Tasted on Friday, the night before Taming of the Slough, in Moline. I retrieved this can from the nice folks of Surley while at the Great Taste of the Midwest during the hectic and near disorderly after clean-up of all our booths/tents.

Appearance: Brilliant with a yellow hue. Clarity is strong making bubbles easy to identify as the rise to the surface. Some bubble accumulation present on the sides of the glass. Head caresses with an upper-lip around the inner perimeter of the glass, as it takes on an opaque film across the surface.
Aroma: Strong yeasty character present right from the get-go. Similarly, the Belgian yeast interestingly incorporates a lemon zest along with a faint fruity/estery complexity. To finish there remains a subtle earthy citrus about it with a mild note of phenols.
Taste: Just what the aroma foretold, yet with more of a honey'd grain base and may as well contain some adjunct corn too. Yeast remains a prominent co-factor in the flavor as well as some floral undertones. The end is quite peppery boasting a Belgian yeast character as well as an unassuming spice and a fruit tannin dryness that resembles pears. For 6.5% ABV, the alcohol is nicely incorporated. Some clove begins to present itself as the beer warms, as well as the peaches and other fruity esters. A faint note of bubblegum as well.

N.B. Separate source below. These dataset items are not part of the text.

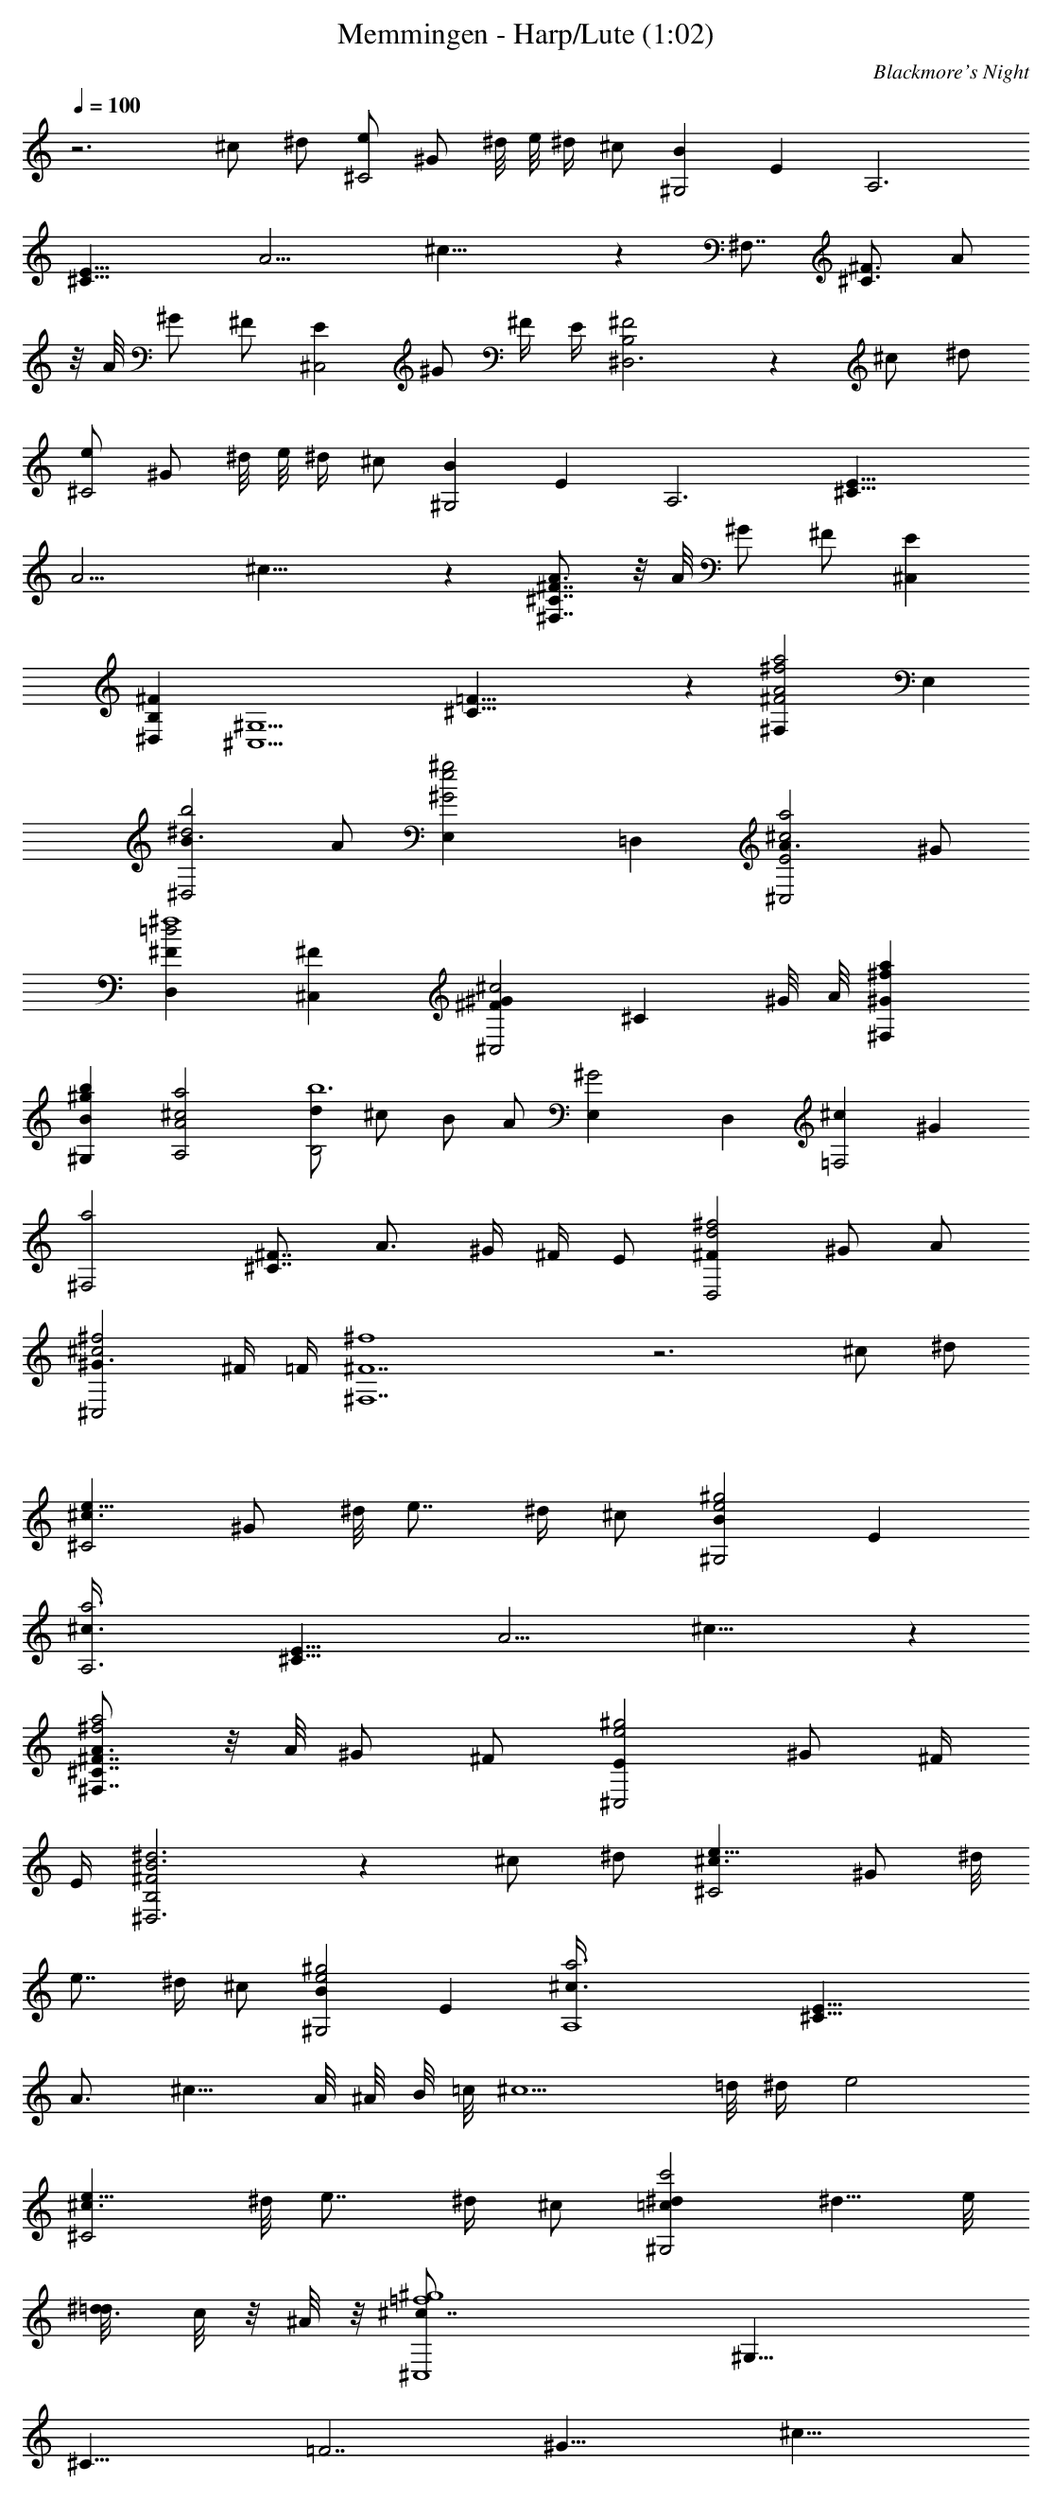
X:1
T:Memmingen - Harp/Lute (1:02)
C:Blackmore's Night
L:1/4
Q:100
K:C
z3 ^c/2 ^d/2 [e/2^C2] ^G/2 ^d/8 e/8 ^d/4 ^c/2 [B^G,2] E [A,3z/8]
[^C23/8E23/8z/8] [A11/4z/8] ^c21/8 z [^F,7/8z/8] [^C3/4^F3/4z/8] A/2
z/8 A/8 ^G/2 ^F/2 [E^C,2] ^G/2 ^F/4 E/4 [^F2B,2^D,3] z ^c/2 ^d/2
[e/2^C2] ^G/2 ^d/8 e/8 ^d/4 ^c/2 [B^G,2] E [A,3z/8] [^C23/8E23/8z/8]
[A11/4z/8] ^c21/8 z [A3/4^F7/8^C7/8^F,7/8] z/8 A/8 ^G/2 ^F/2 [E^C,]
[^FB,^D,] [^C,5^G,5z/8] [^C39/8=F39/8] z [A2^F2^F,a2^f2] E,
[B3/2^D,2b2^d2] A/2 [^G2E,^g2e2] =D, [A3/2E2^C,2^c2a2] ^G/2
[^FD,^f4=d2] [^F^C,] [^G^F^C,2^c2] [^Cz3/4] ^G/8 A/8 [^G^F,a^f]
[B^G,b^g] [^c2A2A,2a2] [d/2B,2b6] ^c/2 B/2 A/2 [^G2E,] D, [^c=F,2] ^G
[^F,2a2z/8] [^C7/8^F7/8z/8] A3/4 ^G/4 ^F/4 E/2 [^FD,2^f2d2] ^G/2 A/2
[^G3/2^C,2^f2^c2] ^F/4 =F/4 [^F7^F,7^f4] z3 ^c/2 ^d/2
[e9/8^C2^c3/2z/2] ^G/2 ^d/8 [e7/8z/8] ^d/4 ^c/2 [B^G,2^g2e2] E
[A,3a3^c3/8z/8] [^C23/8E23/8z/8] [A11/4z/8] ^c21/8 z
[A3/4^F7/8^C7/8^F,7/8a2^f2] z/8 A/8 ^G/2 ^F/2 [E^C,2^g2e2] ^G/2 ^F/4
E/4 [^F2B,2^D,3^d3B3] z ^c/2 ^d/2 [e9/8^C2^c3/2z/2] ^G/2 ^d/8
[e7/8z/8] ^d/4 ^c/2 [B^G,2^g2e2] E [A,4a3^c3/8z/8] [^C31/8E31/8z/8]
[A3/4z/8] [^c9/8z5/8] A/8 ^A/8 B/8 =c/8 [^c5/2z/8] =d/8 ^d/4 e2
[e9/8^C2^c3/2z] ^d/8 [e7/8z/8] ^d/4 ^c/2 [=c^G,2c'2^d] [^d5/8z/2] e/8
[^d3/8=d/8] [c/8] z/8 [^A/8] z/8 [^C,4^c7/8^g4=f4z/8] [^G,31/8z/4]
[^C29/8z/8] [=F7/2z/8] [^G27/8z/4] ^c25/8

Mouthfeel: Lighter bodied, but on a heavier side than I was expecting from the description on the back of the beer. Carbonated fizz occurs more at the front of the tongue, and then loosens as it goes down. Dry hoppy resined feel at the end.
Overall Impression: For a "lighter yellow beer" such as this one, it sure packs a rich and interesting flavor profile. Complexity is a better word! Choked full of fruitiness, malt, adjunt and hops. Little else I can say except a worthy choice if you need a gateway from the light American Lagers.